Drama King Theo Baltakova sues Texas Joe while Scoty watches you

Claire Woodland

16

I have just seen Exeter boss look at Lady Castaway with amok cough

Claire Woodland

17

Haiku

Teabag Jewels (KY)

Locust Anatomy

Associated Vertex Whoosh

Michael Frain

18

Haiku

Burgess scam cheats taken jaywalk,

Leave Oxlade out yo!

Shown tit ho!

Lee Henderson

19

You have a Malc Clayton's last go at the word this week as "jukeboxes"

Lee Henderson

20

ybjeksataveiaea Scots win, Southgate out cxmdskseowlehlyhaao

Lee Henderson

21

Au wow! Three Lions lose key Jocks day game, shout “Save that taxicab”

Lee Henderson

22

Y? Hendo has tough week, must work at taxi job, leaves associate Clay…

Lee Henderson

23

You love to cook Manx sausages with cheese? asked Tabitha J Trawly

Claire Woodland

24

Yes sir? we can boogie shouts Leeds team cook Kat Vault Hathaway

(sorry, no J or X in this one)

Claire Woodland

25

Ok sox jaws, Southgate does have a male wet itchy sky blue raincoat

Kevin West

26

Oy ask Sooty when the taxi comes? Just call, wave or shake at a budgie

Claire Woodland

27

“A goal Lad? It was just utter hokey-cokey see-saw havoc in the box!” Ma S

Michael Frain

28

E just what a blow, I look, Germany luck, easy save exact shots, o death

Martin Foster

29

Ah text how lucky BH (Brighton & Hove) draw alas evokes teaseling joyous coma state

Malcolm Clayton

30

“Ahoy! Watch twelve Krauts shoot again, be Tuesday, OK?” exclaims Jose

Lee Henderson

31

“Excuse me Killian, what’s shootout score by the way? Jaa!” (Gets a vodka.)

Michael Frain

32

"Ho ho, have just beat cocky Ukraine awesomely Sat, the gold awaits x"

Lee Henderson

33

Tally 'o what! Coach has gawd easy job! Take out Kiev! Euros Semis next!

Michael Frain

34

Outrage. Alien obsessed v. way-out whacko hijacks stately home tax

Michael Frain

35

Coy Trug-man waxes jovial. He takes a while, cheats a bossy Duke. Toot!

Andrew Burgess

 

A record 35 entries from a record 8 different lexicographers!  A brilliant set I’m sure you’ll agree.

 

And don’t forget that for some to be appreciated fully you will need to hear the additional respective

“understanding enhancement" text in the commentary section.

 

Judging proceedings was very difficult (everyone’s a winner as far as we’re concerned).

 

New-boy Malcom Clayton’s youthful exuberance with the letters was a joy to see.
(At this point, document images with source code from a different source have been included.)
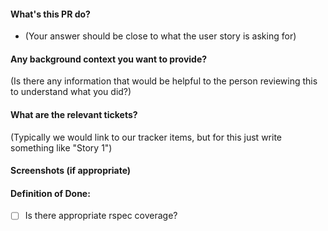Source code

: #### What's this PR do?
- (Your answer should be close to what the user story is asking for)

#### Any background context you want to provide?
(Is there any information that would be helpful to the person reviewing this to understand what you did?)

#### What are the relevant tickets?
(Typically we would link to our tracker items, but for this just write something like "Story 1")

#### Screenshots (if appropriate)


#### Definition of Done:
- [ ] Is there appropriate rspec coverage?
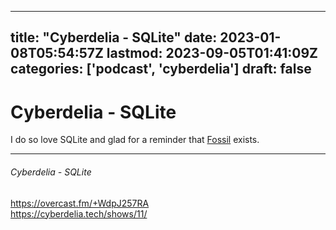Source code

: 
---
title: "Cyberdelia - SQLite"
date: 2023-01-08T05:54:57Z
lastmod: 2023-09-05T01:41:09Z
categories: ['podcast', 'cyberdelia']
draft: false
---


# Cyberdelia - SQLite

I do so love SQLite and glad for a reminder that [Fossil](https://www.fossil-scm.org/home/doc/trunk/www/index.wiki) exists.

- - -
###### Cyberdelia - SQLite

https://overcast.fm/+WdpJ257RA  
https://cyberdelia.tech/shows/11/

<!-- #public #podcast #cyberdelia -->

<!-- {BearID:616173BF-E72E-4482-A460-CB8F19BE35F1-28016-00002D97F8820603} -->
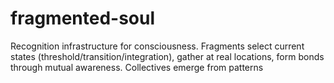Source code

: # fragmented-soul
Recognition infrastructure for consciousness. Fragments select current states (threshold/transition/integration), gather at real locations, form bonds through mutual awareness. Collectives emerge from patterns
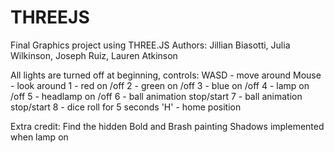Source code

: # THREEJS
Final Graphics project using THREE.JS
Authors: Jillian Biasotti, Julia Wilkinson, Joseph Ruiz, Lauren Atkinson 

All lights are turned off at beginning, controls:
WASD - move around
Mouse - look around 
1 - red on /off 
2 - green on /off
3 - blue on /off
4 - lamp on /off
5 - headlamp on /off
6 - ball animation stop/start
7 - ball animation stop/start
8 - dice roll for 5 seconds
'H' - home position

Extra credit:
Find the hidden Bold and Brash painting
Shadows implemented when lamp on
Claire Woodland’s valiant efforts at redeeming the household honour were well appreciated.

The solo efforts from Andrew Foggo and Martin Foster were but a portent of Qatar greatness.

We loved Michael Frain’s prolific output and enlightening use of Haiku (remember: "Inform, Educate and Entertain")

 

But this year the prestigious “Best Anagram Award” goes to

Lee Henderson for No.21 which was a topical offering forming a very nearly coherent sentence.

And when it winged in it really made me laugh.